O PSTU naufragou eleitoral e politicamente neste pleito de 2020. Seus resultados numéricos foram muito menores do que nos anos anteriores e suas posições políticas no segundo turno capitularam ao oportunismo. O fracasso eleitoral e o fracasso político são duas formas do mesmo problema (ausência de um programa verdadeiramente revolucionário) e demarcam que o PSTU não terá protagonismo numa futura reorganização dos revolucionários brasileiros.
“No princípio era a ação”
(Fausto, Goethe)
Em oito anos, o PSTU diminuiu 6,5 vezes nas três maiores cidades brasileiras
O número de votos numa eleição nunca é o determinante para os revolucionários. É assim pois uma revolução genuína é uma mudança na estrutura capitalista (em suas relações de produção, seu regime de propriedade) e não na superestrutura capitalista (no Estado). Todavia, ensinaram Engels e Trotsky que o número de votos pode servir para medir a penetração de um partido revolucionário no seio da classe trabalhadora. Nesse sentido, o resultado eleitoral deste ano é catastrófico para o PSTU e demarca um claro afastamento em relação à classe trabalhadora. Vejamos os dados de sua participação eleitoral em algumas importantes cidades brasileiras nos três últimos pleitos (2012, 2016 e 2020):
Os números nos permitem ver uma tendência clara de queda. Nas três principais cidades brasileiras – São Paulo, Rio de Janeiro e Belo Horizonte –, o resultado eleitoral do PSTU desde 2012 foi, para usarmos uma palavra dura, desastroso. Dos cerca de 15 mil votos em 2012, em média, nessas 3 cidades, o PSTU baixou para uma média de cerca de 2.300 votos em 2020. Ou seja: o PSTU diminuiu cerca de seis vezes e meia, em média, nas três principais cidades brasileiras. O que teria se passado?

Dados fornecidos =>
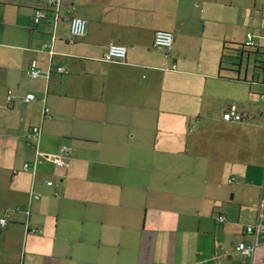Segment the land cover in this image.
Returning a JSON list of instances; mask_svg holds the SVG:
<instances>
[{
  "label": "crops",
  "instance_id": "obj_1",
  "mask_svg": "<svg viewBox=\"0 0 264 264\" xmlns=\"http://www.w3.org/2000/svg\"><path fill=\"white\" fill-rule=\"evenodd\" d=\"M37 6L0 0V147L25 153L0 179V264H264V70L235 48L252 31L264 49V0H58L39 23ZM112 42L126 62L101 59ZM230 104L243 121L223 118Z\"/></svg>",
  "mask_w": 264,
  "mask_h": 264
},
{
  "label": "built area",
  "instance_id": "obj_2",
  "mask_svg": "<svg viewBox=\"0 0 264 264\" xmlns=\"http://www.w3.org/2000/svg\"><path fill=\"white\" fill-rule=\"evenodd\" d=\"M47 4V7L44 6H37L35 8V13H34V20L36 23L41 22L42 20L46 19L48 17V10L49 7L54 8V10H57V4L58 0H40ZM262 11H264V6L262 7ZM55 20H58L60 18V13L58 11H55ZM70 26H71V32L75 36H82L86 33L87 29V20L83 18L82 16L79 15H74L70 17ZM54 38V37H53ZM154 46L158 48L165 49L166 56L170 57V50L173 46L174 43V33L169 30H157L154 35ZM246 45L250 47H255L257 46V41H256V36L252 31H249L247 33V39H246ZM43 49H50V51L53 53V49L50 47V43L44 42L42 45ZM127 53H128V47L125 44H120V43H114L112 42L106 51L104 52L102 56V60L104 61H117V62H126L127 59ZM176 66V64H174ZM53 70H56L57 72H65L66 70L63 67H58V68H50L47 73L50 74ZM44 70L38 65V63L33 60L30 64L29 67V74L33 78H38L42 74H45ZM260 100L264 103V91L259 94ZM9 98H11V94H9ZM24 100L26 102L34 101L36 100V96L34 93L29 92L25 95ZM49 111V108L46 106L44 109L45 114H47ZM223 118L228 121H243L245 119V114L241 110L237 108L236 105L230 104L227 105L224 109L223 112ZM41 127L36 125L33 126L29 133H28V138L30 139H38L40 138L41 135ZM63 152H68V147L67 146H62L60 148V152L53 154L52 158L54 162L59 165L63 166L65 165L62 153ZM38 154H41L44 156V158H50V154H46L44 152L39 151L38 149ZM30 168L35 169V165L32 164L30 161H26L23 164V170H30ZM14 172L17 173L18 170L14 169ZM234 178H231L229 181L232 182ZM47 184L52 185L53 181L52 180H46ZM35 197H38V194H34ZM227 219V215L224 213H221L217 215V220L219 223L224 222ZM7 223V216H0V225H5ZM253 229L252 226H248L247 230L251 231ZM33 231H37V229H33ZM256 248V243L254 242H248L246 240L240 241L236 246L235 249L238 252H241L242 254L246 256H251Z\"/></svg>",
  "mask_w": 264,
  "mask_h": 264
},
{
  "label": "rangeland",
  "instance_id": "obj_3",
  "mask_svg": "<svg viewBox=\"0 0 264 264\" xmlns=\"http://www.w3.org/2000/svg\"><path fill=\"white\" fill-rule=\"evenodd\" d=\"M241 10V8H239L238 6H235V16L237 17L238 16V13L239 11ZM244 10L243 13L244 14H247V13H250V9L249 11L246 9H242ZM241 22H245L244 24V27H247V18L245 19H242L240 20ZM236 23H237V18H236ZM242 28H239V30H241ZM25 157V153L23 150H11L10 151V154L9 152H7L6 150H2V146L0 147V161H3L5 160L3 163H0V179L1 181L5 182L6 183H9L10 182V178H11V170L14 168V167H18L20 166L23 161H24V158ZM51 163L50 162H47L46 163V167L48 168V166L50 167ZM18 176H24V177H28V175H25L24 173H20ZM14 179L16 178L15 176L13 177ZM0 185H2V183H0ZM1 201V200H0ZM3 205V204H1ZM0 205V207H1Z\"/></svg>",
  "mask_w": 264,
  "mask_h": 264
},
{
  "label": "trees",
  "instance_id": "obj_4",
  "mask_svg": "<svg viewBox=\"0 0 264 264\" xmlns=\"http://www.w3.org/2000/svg\"><path fill=\"white\" fill-rule=\"evenodd\" d=\"M248 47H249V49H248ZM235 48L238 52L241 53V55L243 52H246V53L253 52L256 55L257 67L264 70V49L262 50L261 47H259V46L250 47L246 44H236ZM241 55L239 57H235L239 61L238 64L242 62L241 61L242 60Z\"/></svg>",
  "mask_w": 264,
  "mask_h": 264
}]
</instances>
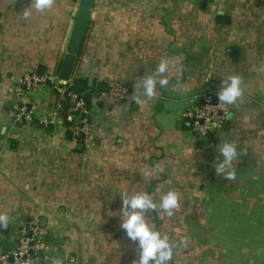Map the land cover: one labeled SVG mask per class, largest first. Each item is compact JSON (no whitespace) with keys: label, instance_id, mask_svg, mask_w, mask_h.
Listing matches in <instances>:
<instances>
[{"label":"crops","instance_id":"obj_1","mask_svg":"<svg viewBox=\"0 0 264 264\" xmlns=\"http://www.w3.org/2000/svg\"><path fill=\"white\" fill-rule=\"evenodd\" d=\"M78 2L54 0L25 17L31 0H0L1 249L17 248L36 223L46 232L38 264H132L138 245L120 226L121 193L147 191L158 202L171 189L173 215L145 212L174 244L170 264H264V0H94L72 72L91 94L89 141L50 115L66 103L53 84ZM161 61L168 84L147 98L142 81L159 78ZM28 74L51 86L17 96ZM232 74L243 95L204 144L179 114ZM110 83L128 88L124 99L104 96ZM16 106L33 108L34 123L13 126ZM225 141L244 150L233 180L215 172Z\"/></svg>","mask_w":264,"mask_h":264},{"label":"built area","instance_id":"obj_2","mask_svg":"<svg viewBox=\"0 0 264 264\" xmlns=\"http://www.w3.org/2000/svg\"><path fill=\"white\" fill-rule=\"evenodd\" d=\"M45 81V77L28 74L20 81L15 94L17 96L22 94L21 87L26 90L39 89ZM53 86L60 94H66V121L69 132L74 136L83 134L85 141L91 140L93 123L86 99L72 90V82L58 81ZM217 91L206 89L201 94L193 96L189 100L188 107L179 114L180 120L186 123L192 136L204 144H208L215 128L222 125L228 110L227 105L218 102ZM128 92L126 86L110 83L104 96L122 100ZM59 109V105L55 106L51 110V117L58 118ZM8 117L13 126L26 127L34 123V110L27 106H16L9 112ZM45 234L46 232L36 223H29L19 234L17 248L5 251L0 246V264H38L39 255L45 249L42 244Z\"/></svg>","mask_w":264,"mask_h":264},{"label":"clouds","instance_id":"obj_3","mask_svg":"<svg viewBox=\"0 0 264 264\" xmlns=\"http://www.w3.org/2000/svg\"><path fill=\"white\" fill-rule=\"evenodd\" d=\"M54 0H31L29 7L23 12L25 17L31 14L30 10L45 11L50 9ZM168 71V62L161 61L155 73L159 76L157 79L154 76H147L143 79L141 87L147 98H152L156 95V86L159 84L164 87L168 84V79L163 74ZM242 81L239 75H229L227 79L221 81V86L216 93L219 103L224 105L235 104L236 101L243 95ZM238 146L229 141H225L219 148L220 157L217 158L215 164L216 174L221 175L226 180L235 179V170L232 167L233 161H237L239 153L243 152ZM160 169L157 167L153 170H146L145 175L151 176L154 172L158 173ZM121 228L124 230L127 237L137 242L138 258L133 259L132 264H170L173 257L174 244L169 242L167 235L161 236L159 230L154 226H150L148 219L145 216L147 211H155L157 207L164 214L171 216L173 211L179 205V195L174 190H168L163 194L159 201L154 198V194L147 191H139L129 195L127 190L121 193ZM131 209V211H129ZM0 219H3L0 216ZM0 224V227H4Z\"/></svg>","mask_w":264,"mask_h":264},{"label":"water","instance_id":"obj_4","mask_svg":"<svg viewBox=\"0 0 264 264\" xmlns=\"http://www.w3.org/2000/svg\"><path fill=\"white\" fill-rule=\"evenodd\" d=\"M94 0H79L78 7L76 14L73 19L72 28L69 34V38L67 40L66 48L64 56L61 60L58 73H57V79L61 82H72V72L74 70V67L77 62V58L80 54V50L82 47V44L84 42V38L89 26L90 22V15L93 8ZM234 50H231L230 56L234 58L233 56ZM92 78H89L88 84L91 85ZM45 86L50 87L51 86V80L47 79L45 81ZM77 86L80 89H83V84L79 82ZM104 90H108V87H104ZM54 90L57 92V89L54 88ZM98 93H95L94 96L96 97ZM63 98H66V94H63ZM67 103H64L62 106L63 112L59 114V117L63 120V125L65 128L68 127V122L66 121V106ZM57 120L56 117H52V122L55 123ZM54 125L49 126V130H53ZM69 137H71V133L69 132ZM78 137L83 140L84 136L83 134H79ZM81 147L82 145L79 144ZM6 228L0 227V233L4 232ZM51 261H48L47 264H51Z\"/></svg>","mask_w":264,"mask_h":264},{"label":"trees","instance_id":"obj_5","mask_svg":"<svg viewBox=\"0 0 264 264\" xmlns=\"http://www.w3.org/2000/svg\"><path fill=\"white\" fill-rule=\"evenodd\" d=\"M72 90H73L74 92H76L79 96H80V95L83 96V97L86 99L87 102H88V100L91 98V94H89V93L86 94V93L84 92L85 90L78 88V86H77V81H73V82H72Z\"/></svg>","mask_w":264,"mask_h":264},{"label":"rangeland","instance_id":"obj_6","mask_svg":"<svg viewBox=\"0 0 264 264\" xmlns=\"http://www.w3.org/2000/svg\"><path fill=\"white\" fill-rule=\"evenodd\" d=\"M4 245H5L4 243H3V244H1V246H2V247H5Z\"/></svg>","mask_w":264,"mask_h":264}]
</instances>
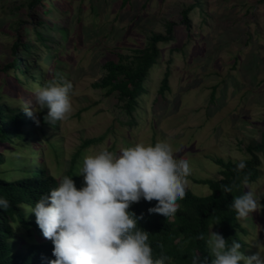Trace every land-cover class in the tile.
<instances>
[{
	"label": "rangeland",
	"instance_id": "obj_1",
	"mask_svg": "<svg viewBox=\"0 0 264 264\" xmlns=\"http://www.w3.org/2000/svg\"><path fill=\"white\" fill-rule=\"evenodd\" d=\"M49 1L30 8V0H0V62L13 59L12 45L25 30L23 38H33L39 46L27 60L35 73L43 74L33 79L17 70L0 72L3 100L14 108L40 111L36 135L41 144L10 147L6 154L16 160L12 168L43 164L60 181L86 140L102 135L103 141L83 148L78 163L85 154L103 148L118 152L136 143L162 141L170 145L176 159L190 161L191 176L220 178L222 166L216 158L246 159L247 145L260 141L264 129V0H202L203 4H196L197 0H57L54 26L38 27L53 55L33 32L45 18ZM190 7L186 23L184 11ZM169 23H173L174 39L159 43L161 55L145 81L146 92L135 112L137 123L130 124L117 96H106L93 83L104 75L107 59L145 47L153 33H167ZM167 68L170 90L161 95ZM61 78L73 82V110L56 125L42 124L41 117L48 110L41 111L35 103L34 90ZM43 130L58 141L55 147L47 135L43 138ZM78 163L73 179L81 187ZM194 180L187 177V188L200 196L211 193L208 184ZM250 185L260 198L264 160L263 175ZM242 224L249 243L245 251L251 255L258 251L255 241H264V210L255 211ZM17 234L21 242H27V231Z\"/></svg>",
	"mask_w": 264,
	"mask_h": 264
},
{
	"label": "trees",
	"instance_id": "obj_2",
	"mask_svg": "<svg viewBox=\"0 0 264 264\" xmlns=\"http://www.w3.org/2000/svg\"><path fill=\"white\" fill-rule=\"evenodd\" d=\"M47 0H30L29 6L38 7ZM53 1V2H52ZM50 0L44 10L45 18L39 21L33 32L47 52L52 54V48L47 42L45 35L38 30V27H53L51 22L56 15L58 8L55 6L57 0ZM129 0H124L127 3ZM196 4H203L197 0ZM193 7V6H191ZM188 8L184 11V21L188 23ZM173 23H169L167 33H153L149 37L148 44L143 48H136L130 54L119 53L104 63V75L93 83L94 87L105 91V95H115L119 100L124 113L130 117L129 123H137L135 112L139 107V99L146 92L145 81L150 75L152 68L158 63L161 55L159 43H168L174 39ZM15 39L12 50L14 57L9 62H0V72L11 70L21 71L26 78L30 76L37 79L43 76L42 72L35 73L27 56L37 50L35 40L24 39L25 30ZM65 32V29L62 30ZM170 68L164 73L161 80L159 93L164 95L170 90ZM42 79V78H41ZM21 81V80H20ZM214 98V94L213 97ZM26 106L12 107L11 103L3 100L0 95V196L9 200L7 209L0 208V264H49L53 255V242L43 236L42 230L36 223L35 213L29 214V209L34 207L39 198L50 189L59 185V179L49 172L43 164L14 167L16 160L7 155L6 152L15 146H29L41 144V138L36 135V123L24 109ZM42 124H50L41 117ZM43 138L47 133L43 130ZM48 142L55 147L57 140L47 135ZM105 139L104 136L90 138L82 145L71 160V167L67 173L73 176L77 167L78 158L87 145L99 143ZM11 147V148H10ZM19 149L15 148V151ZM57 152V150L55 149ZM246 168L237 171L239 161L224 160L216 158L215 162L222 166L220 178H196L195 182L208 184L211 193L205 196L195 194L187 188V195L179 201L180 208L177 213L166 220L159 214H150L149 209L155 207L156 202L141 200L134 203L131 208L137 216L141 227L148 233L149 243L155 257L162 254L170 258L169 264H191L193 254L199 252L207 255L209 250L205 239H198L200 233L207 238L211 231L221 233L228 243L239 240L242 244V251L246 253L249 243L243 235L246 229L242 221L236 219V210L231 206L234 197L246 192L243 188L242 179L246 176L249 183L258 181L263 175L264 156V129L260 141L250 142L247 147ZM20 164L23 161L18 160ZM233 185L232 193H224L223 185ZM262 207L264 208V189L260 194ZM19 231H27V242L20 241Z\"/></svg>",
	"mask_w": 264,
	"mask_h": 264
},
{
	"label": "clouds",
	"instance_id": "obj_3",
	"mask_svg": "<svg viewBox=\"0 0 264 264\" xmlns=\"http://www.w3.org/2000/svg\"><path fill=\"white\" fill-rule=\"evenodd\" d=\"M73 90V82L62 78L35 88V103L41 111L48 110L45 121L56 125L70 116ZM24 111L40 124V111L31 107ZM245 168L246 161L240 159L237 171ZM191 171L190 161L176 159L170 145L162 141L136 143L118 152L103 148L85 154L76 173L83 176L81 187L73 176L63 175L59 185L29 209V214L35 213L43 236L54 244L56 258L49 264H169L166 255L155 257L148 233L139 224L142 216L131 206L141 200L156 202L149 213L171 219L187 195ZM242 185L250 190L235 196L231 206L236 219L243 222L264 208L246 176ZM221 189L232 193L233 185L225 184ZM9 204L0 196V208L7 209ZM197 238L206 240L209 252L193 254L191 264H264L262 240L255 241L258 251L248 255L241 250L239 240L229 244L219 232L212 230L207 238L200 233Z\"/></svg>",
	"mask_w": 264,
	"mask_h": 264
}]
</instances>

Tarefas a fazer =>
(a) De acordo com o texto sobre o PSTU, quantos votos, em média, o partido teve em 2020 nas três principais cidades brasileiras?
(b) Resuma o texto sobre o PSTU em duas frases.
(c) No texto sobre o PSTU, transforme em lista o parágrafo que começa com “O número de votos numa eleição”, mantendo seus fatos principais.

Resultados por tarefa =>
(a) Cerca de 2.300 votos.

(b) O PSTU fracassou eleitoral e politicamente em 2020, com resultados muito menores que nos anos anteriores e posições oportunistas no segundo turno, dois fracassos que são formas do mesmo problema: a ausência de um programa verdadeiramente revolucionário. Em São Paulo, Rio de Janeiro e Belo Horizonte, o partido caiu de uma média de cerca de 15 mil votos em 2012 para cerca de 2.300 em 2020, uma diminuição de cerca de seis vezes e meia.

(c)
- Para os revolucionários, o número de votos nunca é o determinante, pois uma revolução genuína muda a estrutura capitalista (relações de produção, regime de propriedade), e não a superestrutura (o Estado).
- Segundo Engels e Trotsky, porém, os votos podem medir a penetração de um partido revolucionário na classe trabalhadora.
- Por esse critério, o resultado eleitoral deste ano é catastrófico para o PSTU e demarca um claro afastamento da classe trabalhadora.